Mr. Churchill sighed; and then, as if, with a touch as masterly, he would draw a picture that should define nothing, but suggest every thing, he said,—
“You have no children, Kavanagh; we have five.”
“Ah, so many already!” exclaimed Kavanagh. “A living Pentateuch! A beautiful Pentapylon, or five-gated temple of Life! A charming number!”
“Yes,” answered Mr. Churchill; “a beautiful number; Juno’s own; the wedding of the first even and first uneven numbers; the number sacred to marriage, but having no reference, direct or indirect, to the Pythagorean novitiate of five years of silence.”
“No; it certainly is not the vocation of children to be silent,” said Kavanagh, laughing. “That would be out of nature; saving always the children of the brain, which do not often make so much noise in the world as we desire. I hope a still larger family of these has grown up around you during my absence.”
“Quite otherwise,” answered the school-master, sadly. “My brain has been almost barren of songs. I have only been trifling; and I am afraid, that, if I play any longer with Apollo, the untoward winds will blow the discus of the god against my forehead, and strike me dead with it, as they did Hyacinth of old.”
“And your Romance,—have you been more successful with that? I hope it is finished, or nearly finished?”
“Not yet begun,” said Mr. Churchill. “The plan and characters still remain vague and indefinite in my mind. I have not even found a name for it.”
“That you can determine after the book is written,” suggested Kavanagh. “You can name it, for instance, as the old Heimskringla was named, from the initial word of the first chapter.”
“Ah! that was very well in the olden time, and in Iceland, when there were no quarterly reviews. It would be called affectation now.”
“I see you still stand a little in awe of opinion. Never fear that. The strength of criticism lies only in the weakness of the thing criticized.”
“That is the truth, Kavanagh; and I am more afraid of deserving criticism than of receiving it. I stand in awe of my own opinion. The secret demerits of which we alone, perhaps, are conscious, are often more difficult to bear than those which have been publicly censured in us, and thus in some degree atoned for.”

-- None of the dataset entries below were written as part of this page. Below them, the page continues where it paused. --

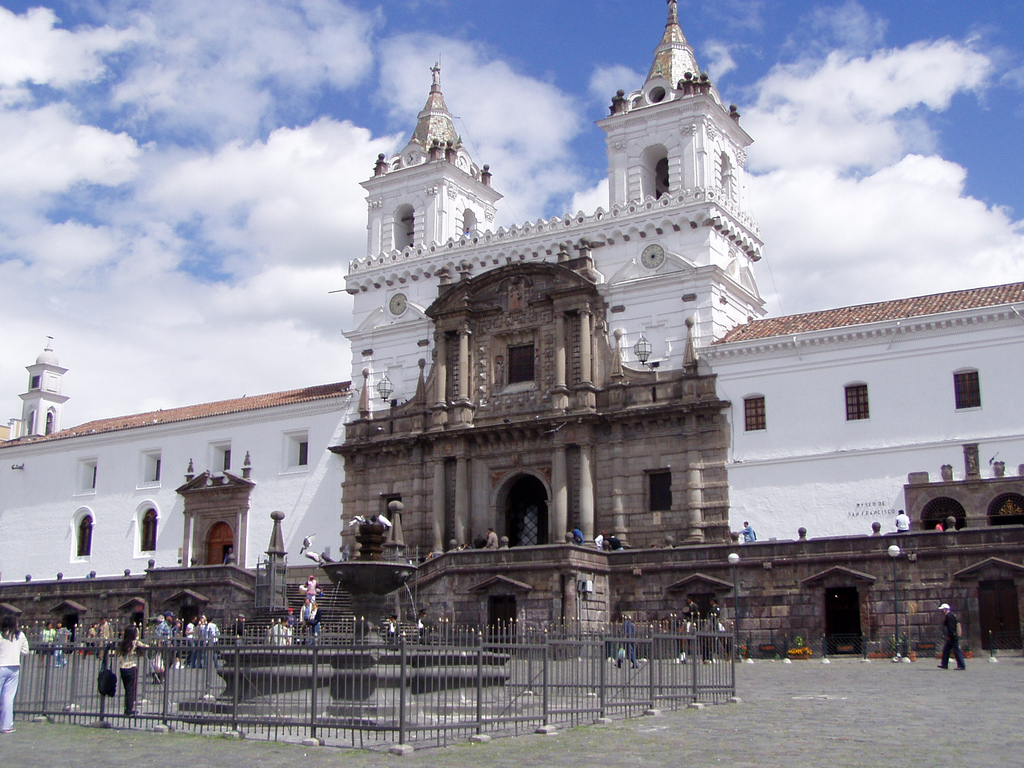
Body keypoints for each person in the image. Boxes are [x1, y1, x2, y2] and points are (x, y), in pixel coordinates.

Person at [0, 615, 30, 734]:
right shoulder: (20, 635)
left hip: (1, 665)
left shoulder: (1, 635)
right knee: (8, 697)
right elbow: (26, 651)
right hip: (14, 666)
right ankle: (7, 726)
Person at [116, 625, 148, 717]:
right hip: (131, 667)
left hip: (122, 667)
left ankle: (127, 708)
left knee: (127, 689)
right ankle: (130, 709)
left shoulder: (123, 643)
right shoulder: (135, 642)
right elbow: (146, 646)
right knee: (131, 689)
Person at [938, 603, 966, 670]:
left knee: (956, 650)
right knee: (946, 649)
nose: (941, 612)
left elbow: (951, 627)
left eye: (942, 610)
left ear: (945, 610)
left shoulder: (949, 616)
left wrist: (950, 635)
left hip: (953, 637)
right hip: (953, 636)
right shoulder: (951, 615)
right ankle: (944, 664)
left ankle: (961, 665)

“I will not say,” replied Kavanagh, “that humility is the only road to excellence, but I am sure that it is one road.”
“Yes, humility; but not humiliation,” sighed Mr. Churchill, despondingly. “As for excellence, I can only desire it, and dream of it; I cannot attain to it; it lies too far from me; I cannot reach it. These very boo
ks about me here, that once stimulated me to action, have now become my accusers. They are my Eumenides, and drive me to despair.”
“My friend,” said Kavanagh, after a short pause, during which he had taken note of Mr. Churchill’s sadness, “that is not always excellent which lies far away from us. What is remote and difficult of access we are apt to overrate; what is really best for us lies always within our reach, though often overlooked. To speak frankly, I am afraid this is the case with your Romance. You are evidently grasping at something which lies beyond the confines of your own experience, and which, consequently, is only a play of shadows in the realm of fancy. The figures have no vitality; they are only outward shows, wanting inward life. We can give to others only what we have.”

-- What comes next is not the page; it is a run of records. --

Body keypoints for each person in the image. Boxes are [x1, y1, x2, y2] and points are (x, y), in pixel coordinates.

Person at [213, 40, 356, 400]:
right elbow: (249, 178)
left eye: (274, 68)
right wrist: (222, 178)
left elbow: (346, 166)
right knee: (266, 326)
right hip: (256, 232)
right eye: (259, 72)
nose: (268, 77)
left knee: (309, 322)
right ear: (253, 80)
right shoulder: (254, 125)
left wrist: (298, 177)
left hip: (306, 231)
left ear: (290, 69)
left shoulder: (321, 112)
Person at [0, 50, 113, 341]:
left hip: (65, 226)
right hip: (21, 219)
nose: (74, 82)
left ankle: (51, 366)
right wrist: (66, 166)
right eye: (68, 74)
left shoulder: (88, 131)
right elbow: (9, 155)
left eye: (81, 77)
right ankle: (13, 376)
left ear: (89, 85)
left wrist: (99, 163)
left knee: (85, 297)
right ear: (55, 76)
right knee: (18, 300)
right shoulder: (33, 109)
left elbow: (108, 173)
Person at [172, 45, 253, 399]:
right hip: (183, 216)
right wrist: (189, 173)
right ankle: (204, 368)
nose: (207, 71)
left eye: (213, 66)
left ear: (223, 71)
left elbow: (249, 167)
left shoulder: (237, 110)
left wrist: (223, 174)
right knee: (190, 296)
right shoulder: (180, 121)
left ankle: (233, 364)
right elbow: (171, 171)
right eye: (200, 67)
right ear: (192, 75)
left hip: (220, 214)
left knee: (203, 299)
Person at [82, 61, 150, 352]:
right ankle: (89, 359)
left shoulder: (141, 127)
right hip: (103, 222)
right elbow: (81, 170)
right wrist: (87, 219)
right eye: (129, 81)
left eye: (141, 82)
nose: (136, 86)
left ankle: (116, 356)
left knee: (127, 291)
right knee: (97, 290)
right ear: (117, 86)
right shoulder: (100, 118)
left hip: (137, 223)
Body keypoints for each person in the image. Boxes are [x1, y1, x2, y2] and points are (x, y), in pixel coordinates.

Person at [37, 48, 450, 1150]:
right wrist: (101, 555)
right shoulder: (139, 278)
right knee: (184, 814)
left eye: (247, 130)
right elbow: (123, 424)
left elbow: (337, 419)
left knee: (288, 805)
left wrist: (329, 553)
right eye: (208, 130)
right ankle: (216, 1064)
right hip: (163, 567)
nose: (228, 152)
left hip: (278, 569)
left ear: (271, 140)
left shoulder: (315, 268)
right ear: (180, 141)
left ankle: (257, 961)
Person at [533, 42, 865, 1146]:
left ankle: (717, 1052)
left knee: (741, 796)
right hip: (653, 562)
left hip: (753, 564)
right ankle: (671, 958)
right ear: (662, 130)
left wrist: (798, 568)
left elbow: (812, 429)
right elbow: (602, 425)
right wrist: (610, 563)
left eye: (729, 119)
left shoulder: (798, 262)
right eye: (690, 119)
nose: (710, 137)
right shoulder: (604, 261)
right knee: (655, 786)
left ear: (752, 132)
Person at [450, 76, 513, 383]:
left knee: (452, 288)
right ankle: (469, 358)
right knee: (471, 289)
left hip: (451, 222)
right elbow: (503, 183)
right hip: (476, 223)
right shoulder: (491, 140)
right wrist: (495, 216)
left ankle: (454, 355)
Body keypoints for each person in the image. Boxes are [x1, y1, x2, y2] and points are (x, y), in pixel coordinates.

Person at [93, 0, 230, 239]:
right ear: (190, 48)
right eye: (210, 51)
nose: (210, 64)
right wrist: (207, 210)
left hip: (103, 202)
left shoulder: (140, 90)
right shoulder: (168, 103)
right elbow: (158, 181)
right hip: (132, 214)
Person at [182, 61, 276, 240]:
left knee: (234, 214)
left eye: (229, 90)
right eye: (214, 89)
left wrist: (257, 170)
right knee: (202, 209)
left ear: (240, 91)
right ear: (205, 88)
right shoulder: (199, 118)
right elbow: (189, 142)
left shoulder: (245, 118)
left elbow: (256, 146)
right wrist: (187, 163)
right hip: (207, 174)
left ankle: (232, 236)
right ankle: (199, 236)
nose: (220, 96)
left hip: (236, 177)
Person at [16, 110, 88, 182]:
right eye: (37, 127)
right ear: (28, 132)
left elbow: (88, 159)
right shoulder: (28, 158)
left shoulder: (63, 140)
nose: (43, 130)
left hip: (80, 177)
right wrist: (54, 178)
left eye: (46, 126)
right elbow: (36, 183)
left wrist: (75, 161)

“And if we have nothing worth giving?” interrupted Mr. Churchill.
“No man is so poor as that. As well might the mountain streamlets say they have nothing worth giving to the sea, because they are not rivers. Give what you have. To some one, it may be better than you dare to think. If you had looked nearer for the materials of your Romance, and had set about it in earnest, it would now have been finished.”
“And burned, perhaps,” interposed Mr. Churchill; “or sunk with the books of Simon Magus to the bottom of the Dead Sea.”